What you should do: Could you please repeat the entries below word for word, with the images left out?

Information given:

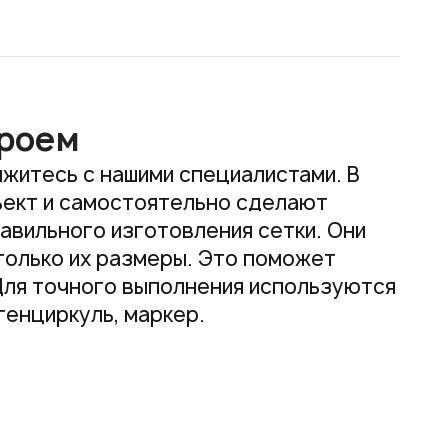
проем
житесь с нашими специалистами. В
ъект и самостоятельно сделают
авильного изготовления сетки. Они
 только их размеры. Это поможет
 Для точного выполнения используются
генциркуль, маркер.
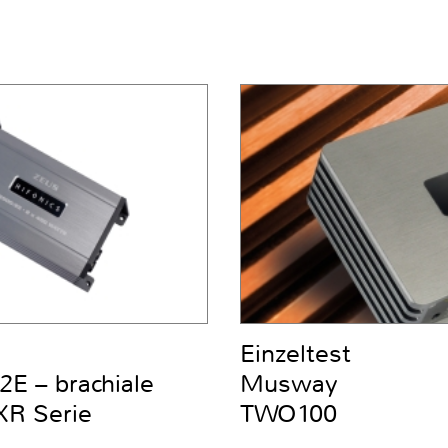
Einzeltest
E – brachiale
Musway
ZXR Serie
TWO100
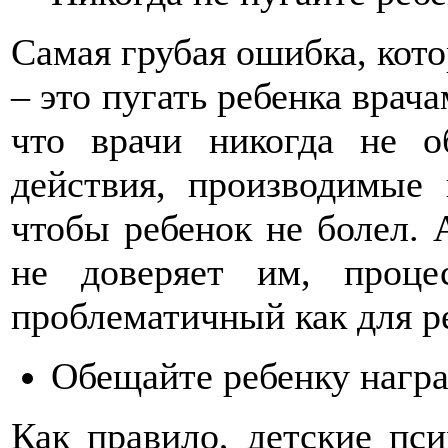
Самая грубая ошибка, кот
– это пугать ребенка врача
что врачи никогда не о
действия, производимые 
чтобы ребенок не болел. 
не доверяет им, проце
проблематичный как для ре
Обещайте ребенку награ
Как правило, детские пс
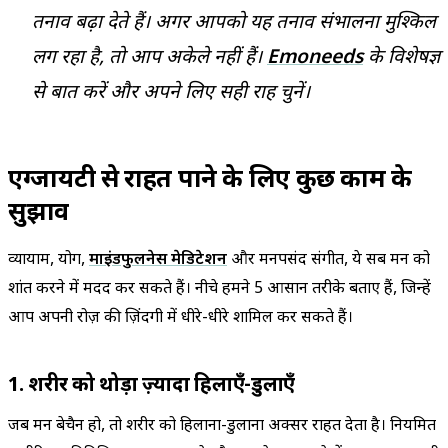
तनाव बढ़ा देते हैं। अगर आपको यह तनाव संभालना मुश्किल
लग रहा है, तो आप अकेले नहीं हैं।
Emoneeds
के विशेषज्ञ
से बात करें और अपने लिए सही राह चुनें।
एंग्जायटी से राहत पाने के लिए कुछ काम के
सुझाव
व्यायाम, योग,
माइंडफुलनेस मेडिटेशन
और मनपसंद संगीत, ये सब मन को
शांत करने में मदद कर सकते हैं। नीचे हमने 5 आसान तरीके बताए हैं, जिन्हें
आप अपनी रोज़ की ज़िंदगी में धीरे-धीरे शामिल कर सकते हैं।
1. शरीर को थोड़ा ज़्यादा हिलाएँ-डुलाएँ
जब मन बेचैन हो, तो शरीर को हिलाना-डुलाना अक्सर राहत देता है। नियमित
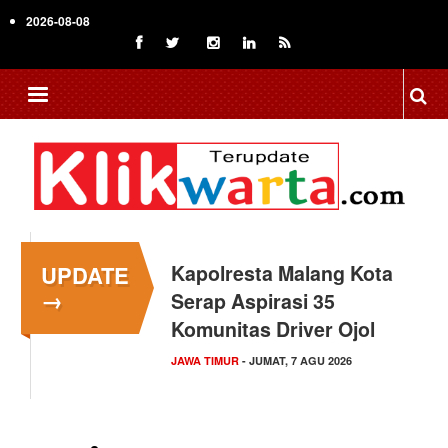
Skip
2026-08-08
to
main
content
UPDATE
Kapolresta Malang Kota
→
Serap Aspirasi 35
Komunitas Driver Ojol
JAWA TIMUR
- JUMAT, 7 AGU 2026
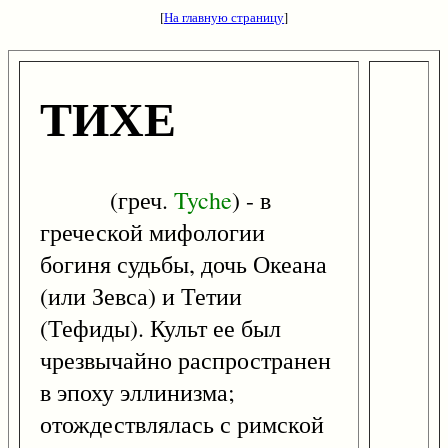
[
На главную страницу
]
ТИХЕ
(греч.
Tyche
) - в
греческой мифологии
богиня судьбы, дочь Океана
(или Зевса) и Тетии
(Тефиды). Культ ее был
чрезвычайно распространен
в эпоху эллинизма;
отождествлялась с римской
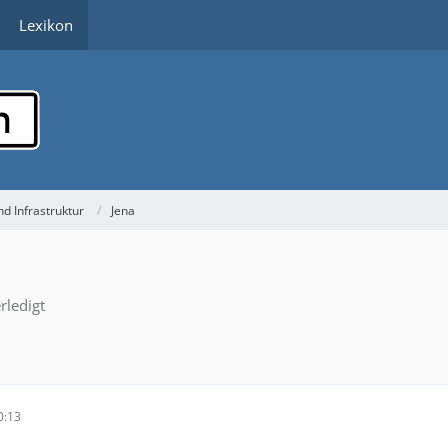
Lexikon
d Infrastruktur
Jena
rledigt
0:13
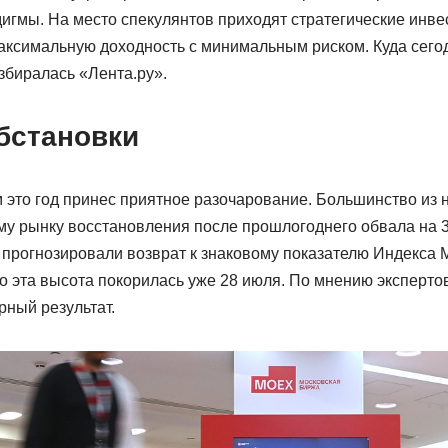
игмы. На место спекулянтов приходят стратегические инве
аксимальную доходность с минимальным риском. Куда сего
збиралась «Лента.ру».
бстановки
это год принес приятное разочарование. Большинство из н
у рынку восстановления после прошлогоднего обвала на 3
прогнозировали возврат к знаковому показателю Индекса 
 но эта высота покорилась уже 28 июля. По мнению экспертов
рный результат.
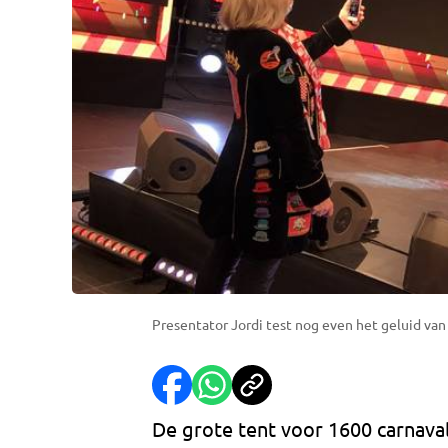
Presentator Jordi test nog even het geluid van
De grote tent voor 1600 carnaval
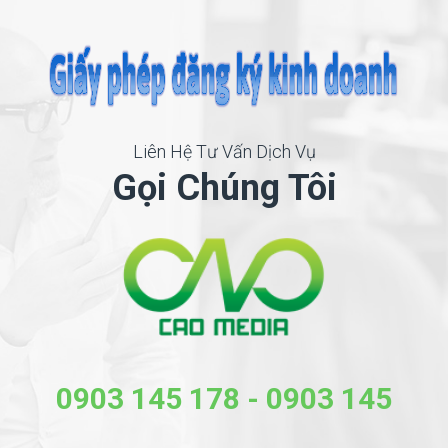
Liên Hệ Tư Vấn Dịch Vụ
Gọi Chúng Tôi
0903 145 178
-
0903 145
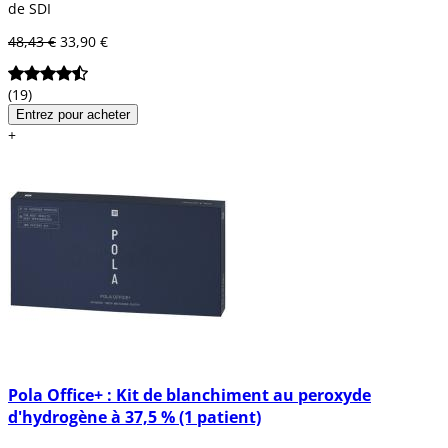
de SDI
48,43 €
33,90 €
(19)
Entrez pour acheter
+
Pola Office+ : Kit de blanchiment au peroxyde
d'hydrogène à 37,5 % (1 patient)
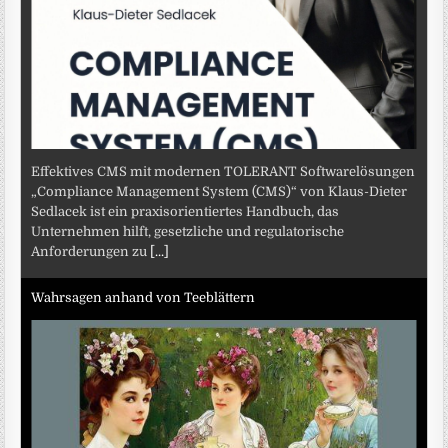
Effektives CMS mit modernen TOLERANT Softwarelösungen
„Compliance Management System (CMS)“ von Klaus-Dieter
Sedlacek ist ein praxisorientiertes Handbuch, das
Unternehmen hilft, gesetzliche und regulatorische
Anforderungen zu
[...]
Wahrsagen anhand von Teeblättern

Exercise answer:
проем
житесь с нашими специалистами. В
ъект и самостоятельно сделают
авильного изготовления сетки. Они
 только их размеры. Это поможет
 Для точного выполнения используются
генциркуль, маркер.
Einzeltest
E – brachiale
Musway
ZXR Serie
TWO100
Самая грубая ошибка, кот
– это пугать ребенка врача
что врачи никогда не о
действия, производимые 
чтобы ребенок не болел. 
не доверяет им, проце
проблематичный как для ре
Обещайте ребенку награ
Как правило, детские пс
तनाव बढ़ा देते हैं। अगर आपको यह तनाव संभालना मुश्किल
लग रहा है, तो आप अकेले नहीं हैं।
Emoneeds
के विशेषज्ञ
से बात करें और अपने लिए सही राह चुनें।
एंग्जायटी से राहत पाने के लिए कुछ काम के
सुझाव
व्यायाम, योग,
माइंडफुलनेस मेडिटेशन
और मनपसंद संगीत, ये सब मन को
शांत करने में मदद कर सकते हैं। नीचे हमने 5 आसान तरीके बताए हैं, जिन्हें
आप अपनी रोज़ की ज़िंदगी में धीरे-धीरे शामिल कर सकते हैं।
1. शरीर को थोड़ा ज़्यादा हिलाएँ-डुलाएँ
जब मन बेचैन हो, तो शरीर को हिलाना-डुलाना अक्सर राहत देता है। नियमित
Skip
2026-08-08
to
main
content
UPDATE
Kapolresta Malang Kota
→
Serap Aspirasi 35
Komunitas Driver Ojol
JAWA TIMUR
- JUMAT, 7 AGU 2026
[
На главную страницу
]
ТИХЕ
(греч.
Tyche
) - в
греческой мифологии
богиня судьбы, дочь Океана
(или Зевса) и Тетии
(Тефиды). Культ ее был
чрезвычайно распространен
в эпоху эллинизма;
отождествлялась с римской
Lexikon
d Infrastruktur
Jena
rledigt
0:13
игмы. На место спекулянтов приходят стратегические инве
аксимальную доходность с минимальным риском. Куда сего
збиралась «Лента.ру».
бстановки
это год принес приятное разочарование. Большинство из н
у рынку восстановления после прошлогоднего обвала на 3
прогнозировали возврат к знаковому показателю Индекса 
 но эта высота покорилась уже 28 июля. По мнению экспертов
рный результат.
Presentator Jordi test nog even het geluid van
De grote tent voor 1600 carnaval
Liên Hệ Tư Vấn Dịch Vụ
Gọi Chúng Tôi
0903 145 178
-
0903 145
de SDI
48,43 €
33,90 €
(19)
Entrez pour acheter
+
Pola Office+ : Kit de blanchiment au peroxyde
d'hydrogène à 37,5 % (1 patient)
Effektives CMS mit modernen TOLERANT Softwarelösungen
„Compliance Management System (CMS)“ von Klaus-Dieter
Sedlacek ist ein praxisorientiertes Handbuch, das
Unternehmen hilft, gesetzliche und regulatorische
Anforderungen zu
[...]
Wahrsagen anhand von Teeblättern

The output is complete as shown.